Handballfreunde Pankow 01 e.V.

SG NARVA BERLIN II - HBFR PANKOW I 23 - 23

Tatort Palisadenstraße

Nach der langen Osterpause war endlich wieder Handball-Krimi-Zeit. Wir Handballfreunde waren darauf bestens vorbereitet. Alle Ostereier waren gefunden, alle Pisten abgefahren und auch alle Kisten und Sofas waren in den 4. Stock getragen. Nur die spielerische Leichtigkeit und das Selbstvertrauen aus den starken Rückrundenspielen hat der Osterhase wohl mitgehen lassen.

Positiv betrachtet war damit die Voraussetzung für einen spannenden Handballkrimi gegeben. Aber klar: ein guter Krimi ist noch lange kein gutes Handballspiel.
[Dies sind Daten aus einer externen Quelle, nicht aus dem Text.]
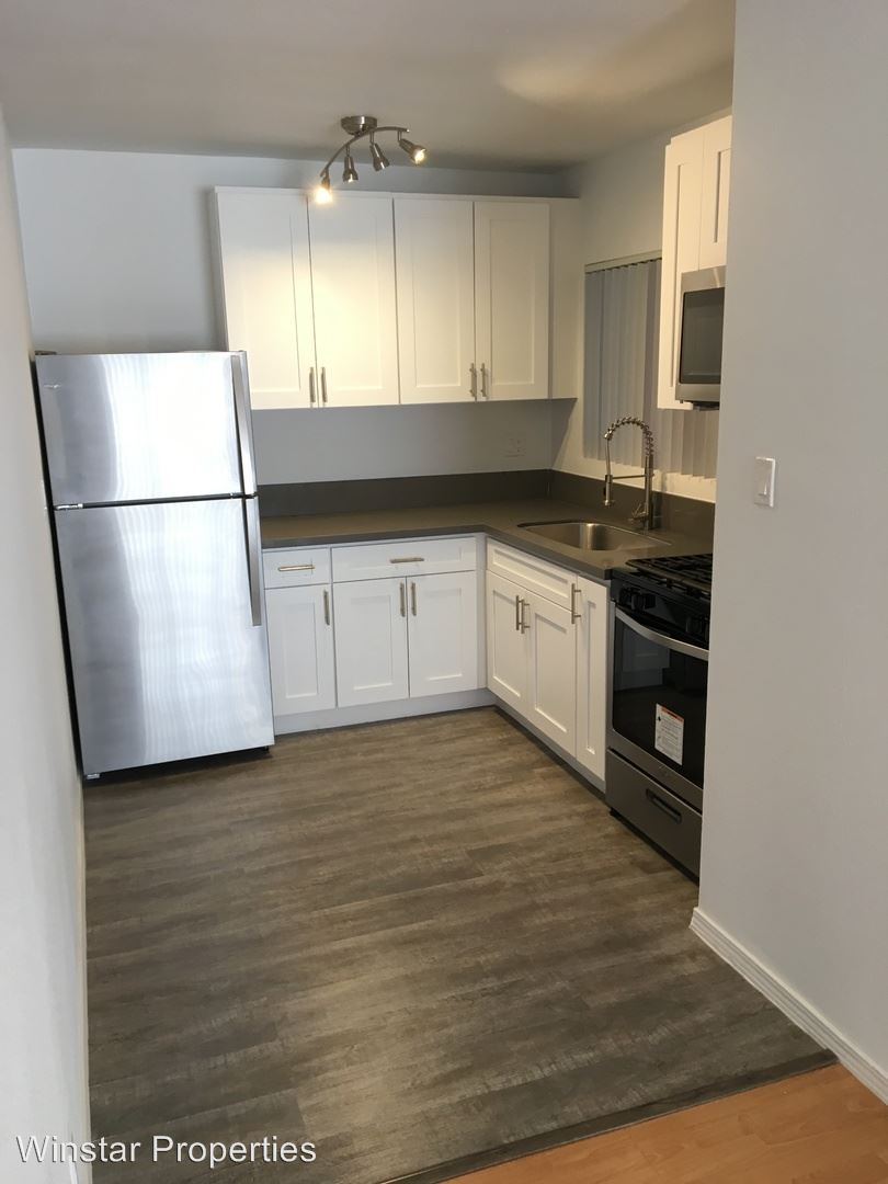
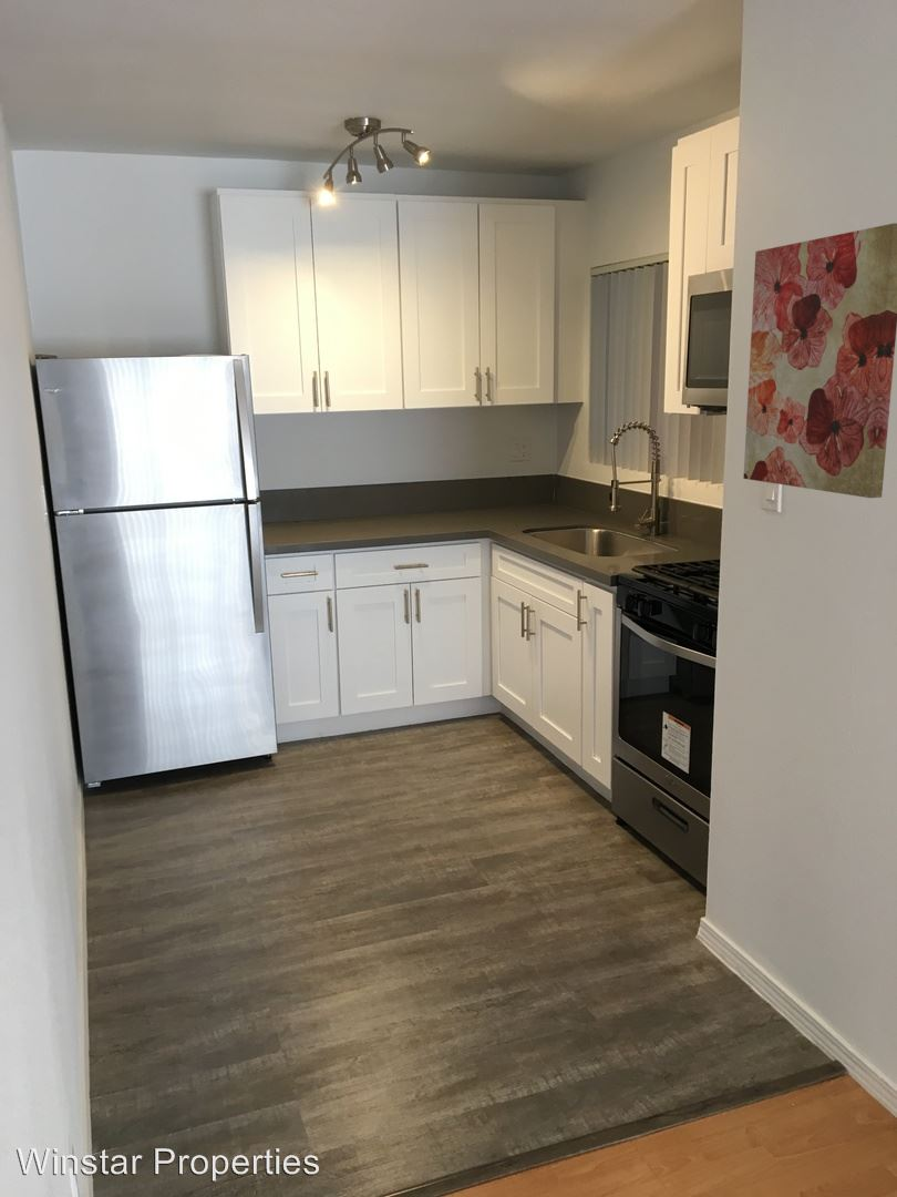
+ wall art [742,222,897,499]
Für Handballästheten war dieses Spiel also nix, für Krimi-Fans war es ein Genuss.

Zusammengefasst ging es in diesem 60-minütigen Spannungsmeisterwerk nur darum, welcher Pankower Handballfreund mit der Schlusssirene den Ausgleich wirft. Wer kam dafür in Frage? Wer war der Täter?

Engtanz Anklamm? Der schleichende Neffe? Wackel-Opi? Der schicke Jonas? Nullwinkel Yannic? Flying Les Paul? Kurz Tief Niklas? Zahnklempner Krzizek? Der königsblaue Jäkel? Kamikaze Conner? Braumeister Till? Wo kommst Du nochmal her???-Kris?

Der Kreis der Verdächtigen war groß, wurde aber durch die geleakten „Pankow Papers“ deutlich eingeengt. Darin enthalten waren die Namen von 5 Pankower Spielern, die den Hals einfach nicht voll genug kriegen können und mittels Briefkastentoren in Übersee ihr Torekonto immer wieder aufbessern. Zu diesen 5 skrupellosen Toremachern gehören Janosch, Jockel, Yannic, Jonas und Basti.

Janosch hat für den Tatzeitpunkt ein wasserdichtes Alibi. Gebeutelt von einer Grippe reichte seine Kraft gerade mal für einen Konter. Danach setzte er sich wieder auf die Bank, von wo aus er die Tat beobachtete. Janosch schied also als Täter aus.

Realistisch betrachtet schied auch Jockel als Täter aus. Denn der Tathergang war durch Schnelligkeit gekennzeichnet. 3 Sekunden auf der Uhr, langer Pass von Conner, der quasi als Kempa gefangen und verwertet wurde, Tor, Sirene, Jubel. Mal ehrlich: dafür schied Jockel als Täter sowas von aus. Er stand irgendwo in der eigenen Hälfte rum.

Yannic hätte die Schnelligkeit für die Tat gehabt, die Coolness sowieso. Conner spielte den Ball aber auf unsere linke Angriffsseite, womit auch Yannic nicht als Täter in Frage kam. Er stand rechts außen im Eck, wo er hin gehört.

Lange Zeit Hauptverdächtiger war natürlich Jonas, denn der Tathergang entsprach genau seinem Torschema. Bei einem Krimi dieser Klasse kann aber kaum der Hauptverdächtige der Täter sein. Das wäre langweilig gewesen. Somit scheidet auch Jonas aus.

Bleibt nur noch einer übrig: Basti ist der Täter. Der Sausack fängt tatsächlich zum ersten Mal nach 54 Fehlversuchen einen langen Ball von Conner und ballert das Ding links oben unter die Latte. Zur Strafe bringt er Mittwoch eine Kiste mit zum Training.